═══ Excerpted records ═══

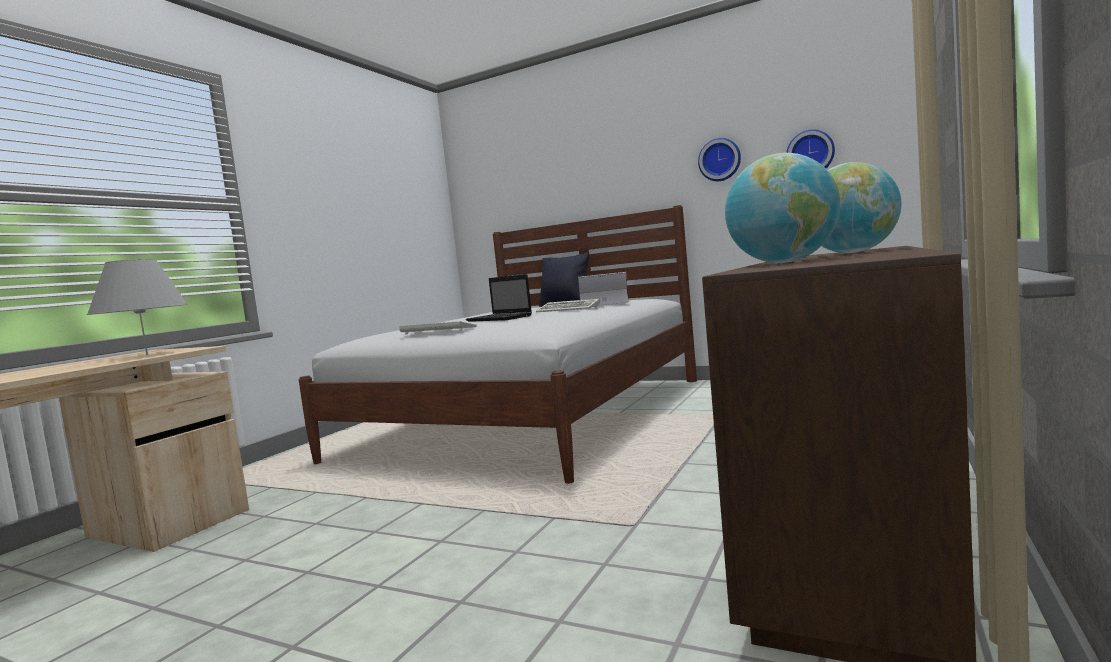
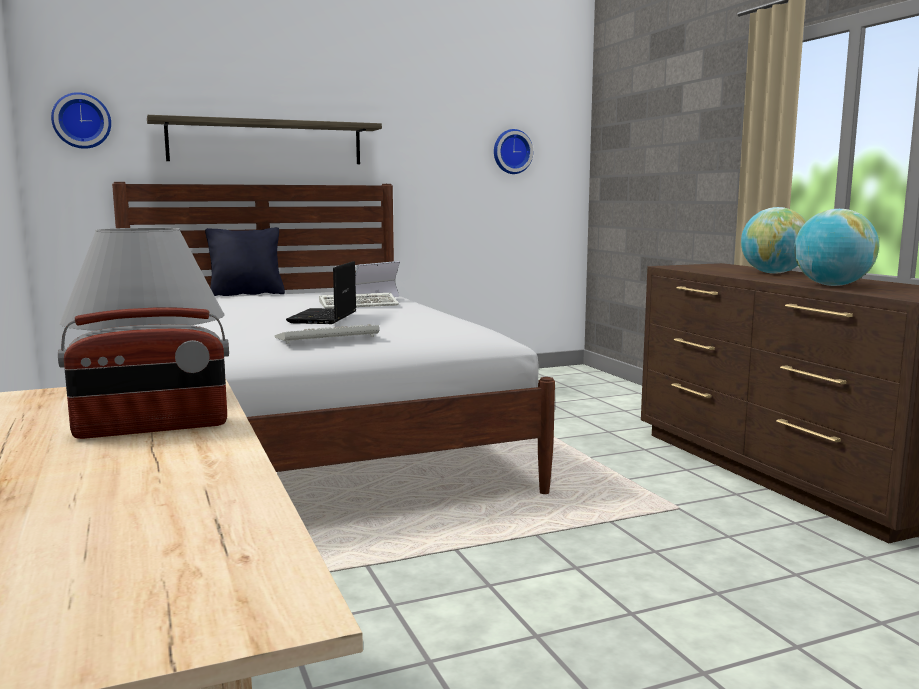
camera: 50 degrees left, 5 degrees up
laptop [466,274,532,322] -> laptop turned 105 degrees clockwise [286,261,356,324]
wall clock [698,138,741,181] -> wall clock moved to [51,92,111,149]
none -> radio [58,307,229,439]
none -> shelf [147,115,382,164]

═══

* [Task to carry out] With "none" as the word to match, copy each line of the records that has it.

* [Answer space]
none -> radio [58,307,229,439]
none -> shelf [147,115,382,164]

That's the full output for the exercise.